This conversion can be performed using the era5 reshuffle (respectively
era5land reshuffle) command line program. An example would be:
era5 reshuffle /path/to/img /out/ts/path 2000-01-01 2000-12-31 \
-v swvl1,swvl2 --h_steps 0,12 --bbox -10 30 30 60 --land_points
Which would take (previously downloaded) ERA5 images (at time stamps 0:00 and 12:00 UTC)
stored in /path/to/img from January 1st 2000 to December 31st 2000 and store the
data within land points of the selected bounding box of variables “swvl1” and
“swvl2” as time series in the folder /out/ts/path.
The passed variable names (-v) have to correspond with the names in the
downloaded file, i.e. use the variable short names here.
For all other option see the output up era5 reshuffle --help and
era5land reshuffle --help
Conversion to time series is performed by the repurpose package in the background.
Append new image data to existing time series
Similar to the update_img program, we also provide programs to
simplify updating an existing time series record with newly downloaded
images via the era5 update_ts and era5land update_ts programs.
This will use the settings file created during the initial time series
conversion (with reshuffle) and look for new image data in the same path
that is not yet available in the given time series record.

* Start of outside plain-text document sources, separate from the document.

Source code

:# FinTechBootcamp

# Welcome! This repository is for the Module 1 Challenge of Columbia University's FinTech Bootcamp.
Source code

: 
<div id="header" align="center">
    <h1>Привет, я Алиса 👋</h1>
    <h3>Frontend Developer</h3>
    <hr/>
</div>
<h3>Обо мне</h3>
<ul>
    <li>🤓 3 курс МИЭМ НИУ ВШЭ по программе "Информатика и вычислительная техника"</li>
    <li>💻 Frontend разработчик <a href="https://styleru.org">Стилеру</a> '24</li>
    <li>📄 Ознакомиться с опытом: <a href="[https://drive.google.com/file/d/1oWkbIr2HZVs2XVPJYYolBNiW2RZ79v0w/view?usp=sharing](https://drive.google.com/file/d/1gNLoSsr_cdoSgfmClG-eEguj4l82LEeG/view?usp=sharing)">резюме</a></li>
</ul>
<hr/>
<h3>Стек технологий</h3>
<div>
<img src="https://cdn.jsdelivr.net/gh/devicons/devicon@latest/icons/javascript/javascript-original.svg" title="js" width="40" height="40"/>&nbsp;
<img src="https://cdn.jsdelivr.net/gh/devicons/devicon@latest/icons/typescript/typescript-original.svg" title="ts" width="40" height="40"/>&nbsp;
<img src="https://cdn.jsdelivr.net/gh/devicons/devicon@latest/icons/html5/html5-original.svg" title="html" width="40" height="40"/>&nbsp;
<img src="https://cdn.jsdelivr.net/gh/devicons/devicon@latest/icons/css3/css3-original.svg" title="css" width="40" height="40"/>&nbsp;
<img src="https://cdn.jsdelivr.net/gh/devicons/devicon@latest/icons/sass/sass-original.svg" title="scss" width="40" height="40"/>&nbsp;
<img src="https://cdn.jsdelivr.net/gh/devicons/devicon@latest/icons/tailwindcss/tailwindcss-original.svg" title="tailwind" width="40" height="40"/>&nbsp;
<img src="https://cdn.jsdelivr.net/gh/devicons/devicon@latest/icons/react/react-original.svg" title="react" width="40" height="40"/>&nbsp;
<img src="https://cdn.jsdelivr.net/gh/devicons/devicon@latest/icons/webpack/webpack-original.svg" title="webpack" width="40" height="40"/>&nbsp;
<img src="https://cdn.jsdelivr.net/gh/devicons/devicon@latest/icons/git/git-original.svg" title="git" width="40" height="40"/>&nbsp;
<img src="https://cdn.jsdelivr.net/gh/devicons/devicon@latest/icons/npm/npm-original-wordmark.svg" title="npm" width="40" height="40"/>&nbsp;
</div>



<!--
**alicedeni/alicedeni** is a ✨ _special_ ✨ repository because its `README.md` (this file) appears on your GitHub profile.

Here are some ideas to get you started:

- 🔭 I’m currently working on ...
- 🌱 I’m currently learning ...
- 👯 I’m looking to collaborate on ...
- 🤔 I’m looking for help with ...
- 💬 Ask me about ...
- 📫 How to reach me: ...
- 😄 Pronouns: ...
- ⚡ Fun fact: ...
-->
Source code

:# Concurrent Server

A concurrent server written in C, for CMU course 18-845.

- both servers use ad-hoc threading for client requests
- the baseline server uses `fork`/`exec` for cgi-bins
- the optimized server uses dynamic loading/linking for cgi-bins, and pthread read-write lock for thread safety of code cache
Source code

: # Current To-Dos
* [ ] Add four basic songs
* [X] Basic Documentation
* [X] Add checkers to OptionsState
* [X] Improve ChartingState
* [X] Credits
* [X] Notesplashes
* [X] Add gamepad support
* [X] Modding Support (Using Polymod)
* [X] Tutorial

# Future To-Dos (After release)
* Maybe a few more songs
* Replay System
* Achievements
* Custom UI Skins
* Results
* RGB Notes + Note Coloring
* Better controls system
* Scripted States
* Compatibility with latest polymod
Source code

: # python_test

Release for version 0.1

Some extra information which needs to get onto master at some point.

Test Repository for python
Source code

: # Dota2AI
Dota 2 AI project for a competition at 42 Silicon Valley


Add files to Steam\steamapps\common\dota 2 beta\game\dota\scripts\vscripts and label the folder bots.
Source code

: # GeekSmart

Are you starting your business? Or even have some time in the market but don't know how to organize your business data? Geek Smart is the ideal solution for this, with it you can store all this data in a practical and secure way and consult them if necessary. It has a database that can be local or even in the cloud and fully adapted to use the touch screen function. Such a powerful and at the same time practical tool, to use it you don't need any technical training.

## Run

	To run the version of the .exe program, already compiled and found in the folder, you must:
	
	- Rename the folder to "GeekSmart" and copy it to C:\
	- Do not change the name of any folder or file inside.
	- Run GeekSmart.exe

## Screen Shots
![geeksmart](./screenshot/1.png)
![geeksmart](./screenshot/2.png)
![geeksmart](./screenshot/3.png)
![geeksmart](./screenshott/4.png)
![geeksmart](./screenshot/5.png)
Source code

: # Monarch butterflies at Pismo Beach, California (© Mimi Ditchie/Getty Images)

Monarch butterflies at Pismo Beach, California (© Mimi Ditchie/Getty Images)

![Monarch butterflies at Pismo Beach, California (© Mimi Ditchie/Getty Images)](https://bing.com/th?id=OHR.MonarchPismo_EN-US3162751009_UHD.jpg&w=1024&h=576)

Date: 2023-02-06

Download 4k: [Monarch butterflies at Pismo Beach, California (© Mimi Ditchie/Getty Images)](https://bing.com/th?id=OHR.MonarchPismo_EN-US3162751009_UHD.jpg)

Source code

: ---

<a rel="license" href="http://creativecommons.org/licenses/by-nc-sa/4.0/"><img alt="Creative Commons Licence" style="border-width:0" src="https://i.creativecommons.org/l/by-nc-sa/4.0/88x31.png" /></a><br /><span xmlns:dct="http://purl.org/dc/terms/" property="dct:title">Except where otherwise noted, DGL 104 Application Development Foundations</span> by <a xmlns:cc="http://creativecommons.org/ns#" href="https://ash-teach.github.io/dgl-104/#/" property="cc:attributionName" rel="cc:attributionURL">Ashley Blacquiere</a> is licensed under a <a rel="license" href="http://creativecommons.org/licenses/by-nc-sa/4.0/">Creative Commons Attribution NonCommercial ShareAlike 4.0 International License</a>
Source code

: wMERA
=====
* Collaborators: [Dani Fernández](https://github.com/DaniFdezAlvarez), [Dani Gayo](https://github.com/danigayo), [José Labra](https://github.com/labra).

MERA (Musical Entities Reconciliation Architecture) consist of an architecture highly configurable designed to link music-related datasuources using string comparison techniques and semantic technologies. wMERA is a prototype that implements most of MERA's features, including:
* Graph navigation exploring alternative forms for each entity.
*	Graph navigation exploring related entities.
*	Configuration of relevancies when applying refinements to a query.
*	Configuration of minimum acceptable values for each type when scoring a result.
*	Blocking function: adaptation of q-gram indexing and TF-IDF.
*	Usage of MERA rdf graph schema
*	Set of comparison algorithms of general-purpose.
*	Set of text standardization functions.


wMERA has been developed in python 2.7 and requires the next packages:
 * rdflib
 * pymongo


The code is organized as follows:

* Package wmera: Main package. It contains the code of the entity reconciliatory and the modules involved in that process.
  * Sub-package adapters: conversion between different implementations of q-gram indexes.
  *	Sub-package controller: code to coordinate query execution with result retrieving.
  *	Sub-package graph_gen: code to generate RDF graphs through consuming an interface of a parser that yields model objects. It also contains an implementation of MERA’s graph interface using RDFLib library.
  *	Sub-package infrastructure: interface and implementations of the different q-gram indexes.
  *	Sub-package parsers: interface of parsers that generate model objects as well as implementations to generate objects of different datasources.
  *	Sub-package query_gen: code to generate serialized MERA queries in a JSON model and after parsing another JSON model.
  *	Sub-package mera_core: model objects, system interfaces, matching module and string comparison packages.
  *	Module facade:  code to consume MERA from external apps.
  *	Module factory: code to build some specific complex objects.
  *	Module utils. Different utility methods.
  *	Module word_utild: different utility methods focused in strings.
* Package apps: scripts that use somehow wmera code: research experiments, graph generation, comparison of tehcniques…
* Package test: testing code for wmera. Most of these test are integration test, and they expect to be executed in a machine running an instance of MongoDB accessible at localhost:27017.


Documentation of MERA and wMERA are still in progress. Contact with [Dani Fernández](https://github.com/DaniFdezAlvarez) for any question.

This option is ideally used together with the update_img program in, e.g.
a cron job, to first download new images, and then append them to their time
series counterpart.
era5 update_ts /existing/ts/record
Alternatively, you can also use the reshuffle command, with a target path
that already contains time series. This will also append new data (but make sure
you use the same settings as before).